I think that is too far a jump.  In California, I believe there is a set limited amount allowed for annual increase, and as I recall it is in the lower single digits.  I sure hope such is also true in Canada.

I should add this may have come about through a mistake in communication between the development itself in Canada and the agency that brokered the bid that I responded to.  Or maybe it some sore of bite and switch going on here.


----------



## Spence (Nov 9, 2006)

mojave19 said:
			
		

> I'm a Californian  In California, I believe there is a set limited amount allowed for annual increase, and as I recall it is in the lower single digits.  I sure hope such is also true in Canada.


I'd be interested in seeing this law or statute when you find it.


----------



## MaryH (Nov 10, 2006)

Remember, part of it may also be exchange rate related.

in 2001 US = 1.6 C$
   2002 US = 1.5 C$
   2003 US = 1.35 C$
   2004 US = 1.25 C$
   2005 US = 1.2 C$
   2006 US = 1.10-1.15 C$

Also not knowing which resort it is, difficult for us to comment any feedback.


----------



## MaryH (Nov 10, 2006)

Sound like you own at Club Vacances Magog.  If so, you might want to see the thread:

http://www.tugbbs.com/forums/showthread.php?t=32891


----------



## Dave M (Nov 10, 2006)

I don't know about Canada, but there aren't many jurisdictions that place a limit on the amount or percentage increase in annual fees. 

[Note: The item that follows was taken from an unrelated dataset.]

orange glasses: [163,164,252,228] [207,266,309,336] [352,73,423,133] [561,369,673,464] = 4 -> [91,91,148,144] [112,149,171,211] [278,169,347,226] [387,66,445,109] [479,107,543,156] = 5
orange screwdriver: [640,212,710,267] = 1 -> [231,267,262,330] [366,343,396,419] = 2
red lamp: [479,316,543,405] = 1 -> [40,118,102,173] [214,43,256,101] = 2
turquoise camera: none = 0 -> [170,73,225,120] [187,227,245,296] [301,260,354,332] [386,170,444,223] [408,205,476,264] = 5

In California the limit, unless otherwise restricted by the resort's legal documents, is generally a 20% increase over the prior year's fees. That increase can be effectively increased significantly more if the resort imposes a special assessment, which can be for as much as 5% of the gross budgeted expenses for the resort. The increase can be higher than those limits if the resort obtains approval of a majority of votes (including developer votes) cast at a meeting of the homeowner's association. (California Codes Civil Code Sec. 1366 (b))


----------



## jef (Nov 10, 2006)

As far as I know there are no regulations relating to maintenance fee's. Were the amounts you quoted in Canadian or US Dollars?


----------



## BevL (Nov 11, 2006)

And did you actually check with the resort itself or pay them so that you know for sure what they were, or did you take the information from the brokerage company?  It is very common that sellers give incorrect information (not on purpose necessarily) about what the maintenance fees are.

Bev


----------



## DianeG (Nov 12, 2006)

Club Vacances Magog has taught us that RTU timeshares in Quebec have no more status or protection than a health club membership...


----------